1965

Protein Crystallography

John Desmond Bernal (1901–1971), Dorothy Crowfoot Hodgkin (1910–1994), David Chilton Phillips (1924–1999)

The enzyme lysozyme—which takes its name from the Greek word lysis, meaning “loosening”—had been known about for some time when British biophysicist David Chilton Phillips tried to solve its structure by X-ray crystallography. Alexander Fleming (of penicillin fame) named it in 1923, and it was known as the reason egg whites and tears showed antibacterial properties. That’s the role it has in humans as well. As part of the innate immune system, it attacks compounds called peptidoglycans, which are found in the cell walls of bacteria. It’s also found in saliva where it degrades starch, which is why a piece of popcorn disappears so rapidly when it touches your tongue.

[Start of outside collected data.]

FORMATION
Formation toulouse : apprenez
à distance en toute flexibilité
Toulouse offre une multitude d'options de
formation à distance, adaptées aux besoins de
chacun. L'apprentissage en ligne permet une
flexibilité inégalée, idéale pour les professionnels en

Applying X-ray crystallography to proteins was a big step, since they were much larger and more complex than the usual molecules examined by this technique. British X-ray crystallographers John Desmond Bernal and Dorothy Crowfoot Hodgkin showed that protein diffraction was possible in 1934, but the first structure solved was myoglobin in 1958 by Phillips. His next target was an enzyme. It was thought that a three-dimensional structure might provide insights into how enzymes were able to speed up chemical reactions so dramatically.

Lysozyme had many things in its favor as a target—it’s easily available, and it crystallizes well, which is a step that even today can be something of a black art in protein work. Solving the diffraction pattern was a huge effort with the computational resources available, but lysozyme’s structure was determined, as were somewhat fuzzier structures of lysozyme with inhibitor molecules inside its active site. Crystallizing proteins in this way now provides countless insights into biochemistry and drug discovery (since most pharmaceuticals work by binding to specific protein sites). There are pitfalls, naturally. A crystal structure is a static shot of a mobile protein, a picture that may or may not reflect what goes on out in the real world where proteins can move and shift. But there’s always NMR to fall back on, which can sometimes be used to solve protein structures in solution.

Lysozyme crystals as seen through a polarized-light microscope. These well-formed blocklike crystals are ideal for X-ray crystallographic studies, but few proteins form them as well as lysozyme does.